- **SELECTED TEXT**

++++++++++

Using TensorRT in UbiOps¶

UbiOps provides the perfect infrastructure to run your machine learning models with NVIDIA TensorRT.

On this page, we will show how to run an inference job with TensorRT on UbiOps!

We will create a deployment where TensorRT is running, upload a model that uses TensorRT and then show the speed differences between running this model with TensorRT, CUDA or only the CPU. TensorRT and CUDA will be tested on 2 different GPU's; the NVIDIA T4 and the NVIDIA A100.

Model
The model used will be the Resnet152 ONNX model, pretrained on the ImageNet database. This pretrained model is used to classify images to 1000 different classes.

This model will be run with different inference engines (TensorRT, CUDA, CPU) by making use of the ONNX Runtime Python package, all inside UbiOps.

The following software stack will be used inside UbiOps:

Technology	Version
Operating System	Ubuntu 22.04
Python Version	3.10
CUDA Version	11.7.1

Note: GPU Access is needed inside UbiOps!

1) Set project variables and initialize the UbiOps API Client¶

First, make sure you create an API token with project editor permissions in your UbiOps project and paste it below. Also fill in your corresponding UbiOps project name.

++++++++++

- **RECORDED INFORMATION**

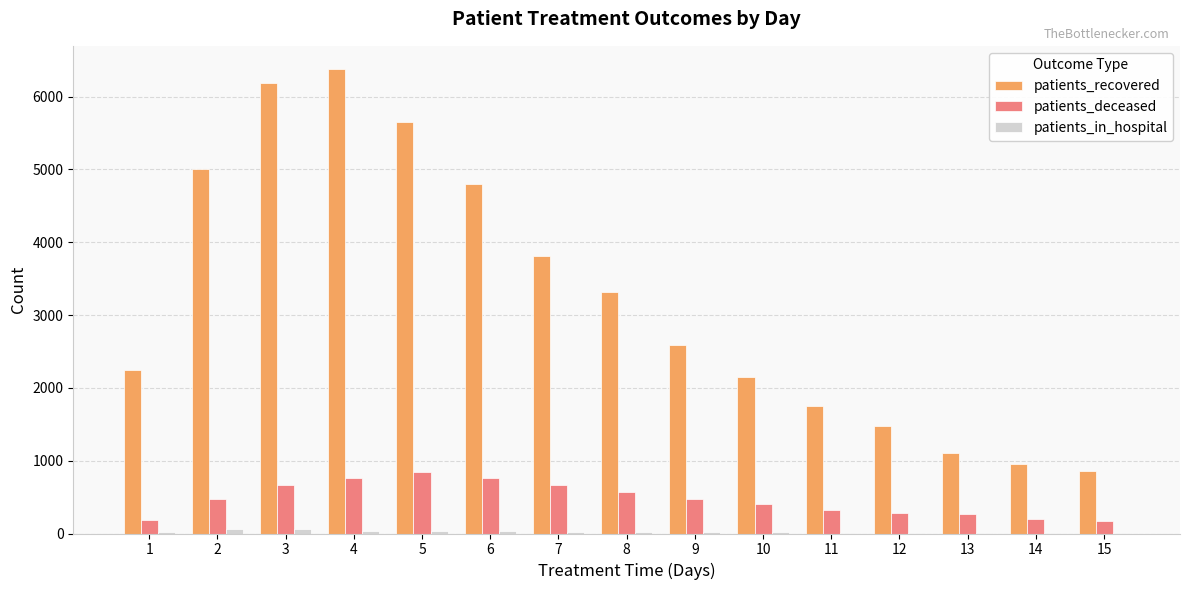

At which category is the sum across all series the highest?

4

++++++++++

- **ACTIVITIES**
(A) According to the TensorRT page, on which two GPUs are TensorRT and CUDA tested?
(B) Rewrite the part of the TensorRT page between "Using TensorRT in" and "TensorRT on UbiOps!", inclusive, and switch "TensorRT" to "OpenVINO" throughout.

- **WRITTEN RESPONSES**
(A) The NVIDIA T4 and the NVIDIA A100.

(B)
Using OpenVINO in UbiOps¶

UbiOps provides the perfect infrastructure to run your machine learning models with NVIDIA OpenVINO.

On this page, we will show how to run an inference job with OpenVINO on UbiOps!